2. The work instruction system according to claim 1, wherein in the calculation unit, the recovery probability update by the recovery probability update unit is repeatedly performed based on a result of the priority work calculated in the optimum work calculation unit. .
The work instruction system according to claim 1, wherein the restoration probability update unit updates the restoration probability using a determination certainty for the determination of the diagnostic work.
The work instruction system according to claim 3, wherein the determination certainty factor is set for each diagnosis work based on a past work record.
2. The work instruction system according to claim 1, wherein the result of the diagnostic work is input to the work instruction system based on information from a sensor of a target device connected to the work instruction system.
A result of the diagnostic work is input to the work instruction system based on information from a sensor of a target device connected to the work instruction system, and the determination certainty factor uses a function of a value from the sensor. The work instruction system according to claim 3.
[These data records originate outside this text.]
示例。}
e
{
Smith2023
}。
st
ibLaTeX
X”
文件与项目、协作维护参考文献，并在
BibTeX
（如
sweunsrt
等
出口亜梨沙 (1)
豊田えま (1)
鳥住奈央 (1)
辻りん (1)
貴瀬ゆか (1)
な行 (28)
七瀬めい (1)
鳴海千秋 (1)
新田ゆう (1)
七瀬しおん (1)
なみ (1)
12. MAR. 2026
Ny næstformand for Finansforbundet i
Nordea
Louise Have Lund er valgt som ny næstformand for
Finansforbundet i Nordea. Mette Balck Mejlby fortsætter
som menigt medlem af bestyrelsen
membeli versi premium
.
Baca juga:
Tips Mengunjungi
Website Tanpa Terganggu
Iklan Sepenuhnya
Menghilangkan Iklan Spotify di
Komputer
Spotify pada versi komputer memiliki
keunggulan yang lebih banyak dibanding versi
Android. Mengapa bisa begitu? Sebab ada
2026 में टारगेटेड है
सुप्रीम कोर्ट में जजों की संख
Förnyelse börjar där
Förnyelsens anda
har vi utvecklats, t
The optimal work calculation unit calculates an expected recovery time and an expected recovery cost when performing the priority work,
The work instruction system according to claim 1, wherein the output unit outputs an expected recovery time and an expected recovery cost when the priority work is performed.
In a work instruction system having a storage unit, a calculation unit, and an output unit, a work instruction method for presenting work for device recovery,
Selecting diagnostic information consisting of a plurality of hierarchies including diagnostic work for recovery and treatment work stored in the storage unit, based on information on the failure of the accepted device;
In the computing unit, calculating a priority work from the work time or work cost of each work and a recovery probability that is a probability that the device recovers by performing each treatment work;
Updating the recovery probability based on the result of performing the priority work;
A step of outputting information on the calculated priority work in the output unit.
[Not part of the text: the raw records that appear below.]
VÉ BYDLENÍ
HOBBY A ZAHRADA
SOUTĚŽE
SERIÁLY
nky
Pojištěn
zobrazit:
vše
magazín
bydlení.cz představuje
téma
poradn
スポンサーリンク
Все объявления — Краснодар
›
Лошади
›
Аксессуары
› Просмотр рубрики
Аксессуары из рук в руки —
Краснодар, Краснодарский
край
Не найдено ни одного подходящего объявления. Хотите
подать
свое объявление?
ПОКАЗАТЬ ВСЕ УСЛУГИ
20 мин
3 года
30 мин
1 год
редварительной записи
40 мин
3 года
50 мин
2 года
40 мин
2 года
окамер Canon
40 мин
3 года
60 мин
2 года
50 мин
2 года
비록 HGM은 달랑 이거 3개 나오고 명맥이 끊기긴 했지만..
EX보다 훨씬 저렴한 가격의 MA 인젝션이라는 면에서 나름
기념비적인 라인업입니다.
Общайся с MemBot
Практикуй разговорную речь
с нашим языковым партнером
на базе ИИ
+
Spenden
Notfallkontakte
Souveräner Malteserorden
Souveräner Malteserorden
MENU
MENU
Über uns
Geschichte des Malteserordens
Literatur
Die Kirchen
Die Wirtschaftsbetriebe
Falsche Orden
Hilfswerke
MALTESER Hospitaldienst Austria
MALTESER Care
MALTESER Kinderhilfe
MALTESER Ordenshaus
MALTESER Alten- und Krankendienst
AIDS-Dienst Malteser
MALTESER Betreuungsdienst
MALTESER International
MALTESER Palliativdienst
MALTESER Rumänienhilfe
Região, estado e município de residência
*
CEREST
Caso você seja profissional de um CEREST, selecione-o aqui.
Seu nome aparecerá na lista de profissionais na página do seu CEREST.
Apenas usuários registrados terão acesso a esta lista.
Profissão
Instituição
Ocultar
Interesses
The work instruction method according to claim 8, wherein the recovery probability is repeatedly updated based on the calculated priority work result.
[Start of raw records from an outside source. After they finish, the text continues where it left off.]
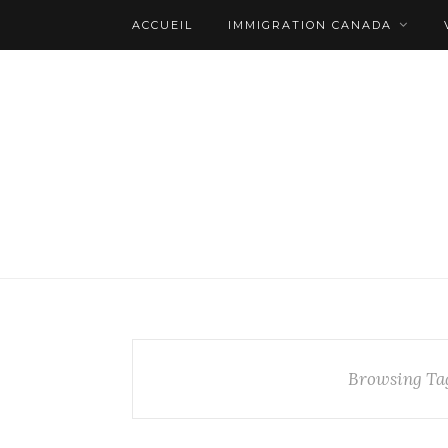
ACCUEIL
IMMIGRATION CANADA
Browsing Ta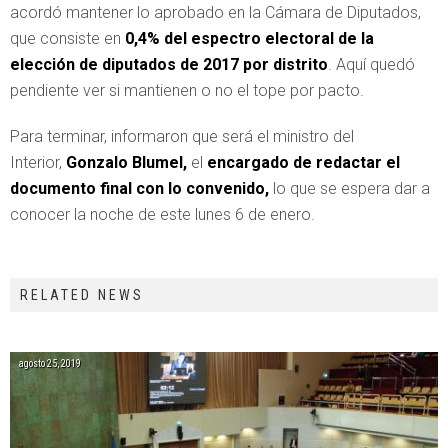
acordó mantener lo aprobado en la Cámara de Diputados,
que consiste en
0,4% del espectro electoral de la
elección de diputados de 2017 por distrito
. Aquí quedó
pendiente ver si mantienen o no el tope por pacto.
Para terminar, informaron que será el ministro del
Interior,
Gonzalo Blumel,
el
encargado de redactar el
documento final con lo convenido,
lo que se espera dar a
conocer la noche de este lunes 6 de enero.
RELATED NEWS
agosto 25, 2019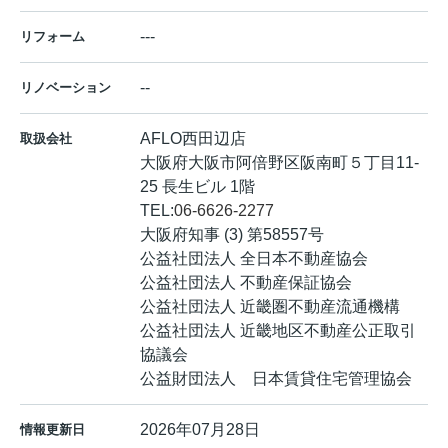
---
リフォーム
--
リノベーション
AFLO西田辺店
取扱会社
大阪府大阪市阿倍野区阪南町５丁目11-
25 長生ビル 1階
TEL:
06-6626-2277
大阪府知事 (3) 第58557号
公益社団法人 全日本不動産協会
公益社団法人 不動産保証協会
公益社団法人 近畿圏不動産流通機構
公益社団法人 近畿地区不動産公正取引
協議会
公益財団法人 日本賃貸住宅管理協会
2026年07月28日
情報更新日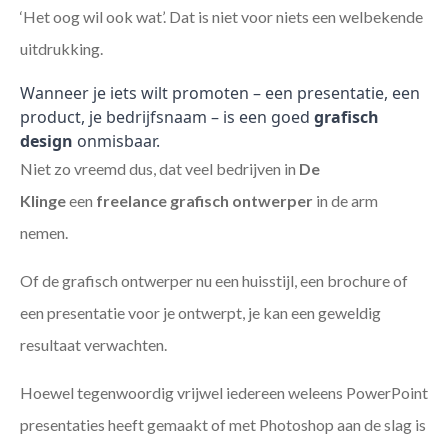
‘Het oog wil ook wat’. Dat is niet voor niets een welbekende
uitdrukking.
Wanneer je iets wilt promoten – een presentatie, een
product, je bedrijfsnaam – is een goed
grafisch
design
onmisbaar.
Niet zo vreemd dus, dat veel bedrijven in
De
Klinge
een
freelance
grafisch ontwerper
in de arm
nemen.
Of de grafisch ontwerper nu een huisstijl, een brochure of
een presentatie voor je ontwerpt, je kan een geweldig
resultaat verwachten.
Hoewel tegenwoordig vrijwel iedereen weleens PowerPoint
presentaties heeft gemaakt of met Photoshop aan de slag is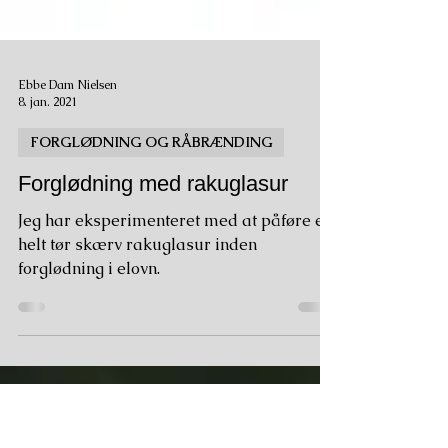
Ebbe Dam Nielsen
8. jan. 2021
FORGLØDNING OG RÅBRÆNDING
Forglødning med rakuglasur
Jeg har eksperimenteret med at påføre en
helt tør skærv rakuglasur inden
forglødning i elovn.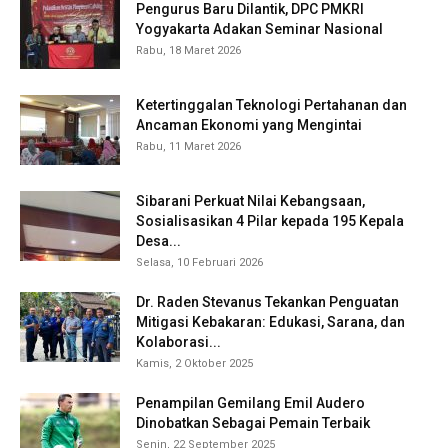
Pengurus Baru Dilantik, DPC PMKRI
Yogyakarta Adakan Seminar Nasional
Rabu, 18 Maret 2026
Ketertinggalan Teknologi Pertahanan dan
Ancaman Ekonomi yang Mengintai
Rabu, 11 Maret 2026
Sibarani Perkuat Nilai Kebangsaan,
Sosialisasikan 4 Pilar kepada 195 Kepala
Desa...
Selasa, 10 Februari 2026
Dr. Raden Stevanus Tekankan Penguatan
Mitigasi Kebakaran: Edukasi, Sarana, dan
Kolaborasi...
Kamis, 2 Oktober 2025
Penampilan Gemilang Emil Audero
Dinobatkan Sebagai Pemain Terbaik
Senin, 22 September 2025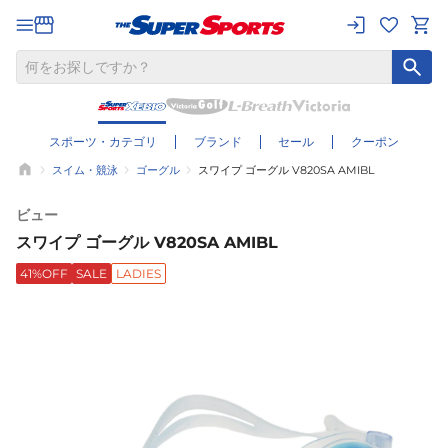
スポーツ・カテゴリ
ブランド
セール
クーポン
スイム・競泳
ゴーグル
スワイプ ゴーグル V820SA AMIBL
ビュー
スワイプ ゴーグル V820SA AMIBL
41%OFF
SALE
LADIES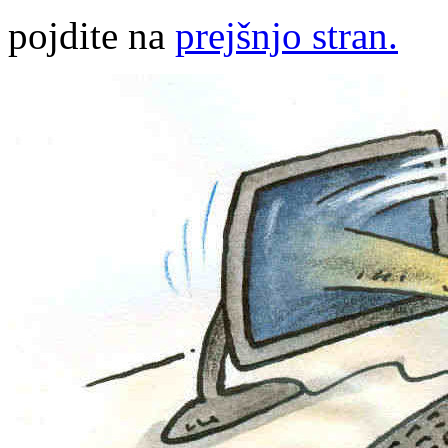
pojdite na
prejšnjo stran.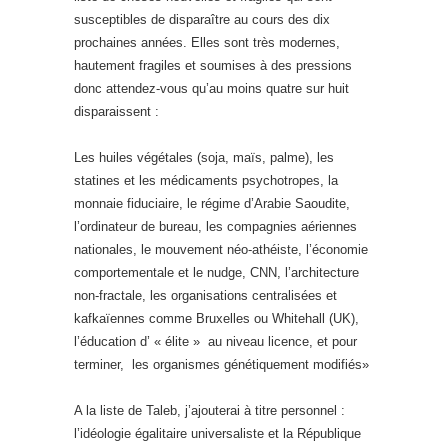
susceptibles de disparaître au cours des dix
prochaines années. Elles sont très modernes,
hautement fragiles et soumises à des pressions
donc attendez-vous qu’au moins quatre sur huit
disparaissent :
Les huiles végétales (soja, maïs, palme), les
statines et les médicaments psychotropes, la
monnaie fiduciaire, le régime d’Arabie Saoudite,
l’ordinateur de bureau, les compagnies aériennes
nationales, le mouvement néo-athéiste, l’économie
comportementale et le nudge, CNN, l’architecture
non-fractale, les organisations centralisées et
kafkaïennes comme Bruxelles ou Whitehall (UK),
l’éducation d’ « élite » au niveau licence, et pour
terminer, les organismes génétiquement modifiés»
A la liste de Taleb, j’ajouterai à titre personnel :
l’idéologie égalitaire universaliste et la République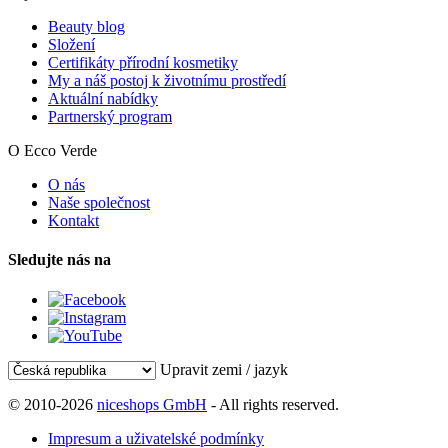
Beauty blog
Složení
Certifikáty přírodní kosmetiky
My a náš postoj k životnímu prostředí
Aktuální nabídky
Partnerský program
O Ecco Verde
O nás
Naše společnost
Kontakt
Sledujte nás na
Upravit zemi / jazyk
© 2010-2026
niceshops GmbH
- All rights reserved.
Impresum a uživatelské podmínky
The work instruction method according to claim 8, wherein the restoration probability is updated using a determination certainty for the determination of the diagnostic work.
The work instruction method according to claim 10, wherein the determination certainty factor is set for each diagnosis work based on a past work record.
The work instruction method according to claim 8, wherein the result of performing the priority work is based on information from a sensor of a target device connected to the work instruction system.
The result of performing the priority work is based on information from a sensor of a target device connected to the work instruction system, and the determination certainty factor uses a function of a value from the sensor. The work instruction method described in 1.
In the computing unit, calculate the expected recovery time and expected recovery cost when performing the priority work,
9. The work instruction method according to claim 8, wherein the output unit outputs an expected recovery time and an expected recovery cost when the priority work is performed.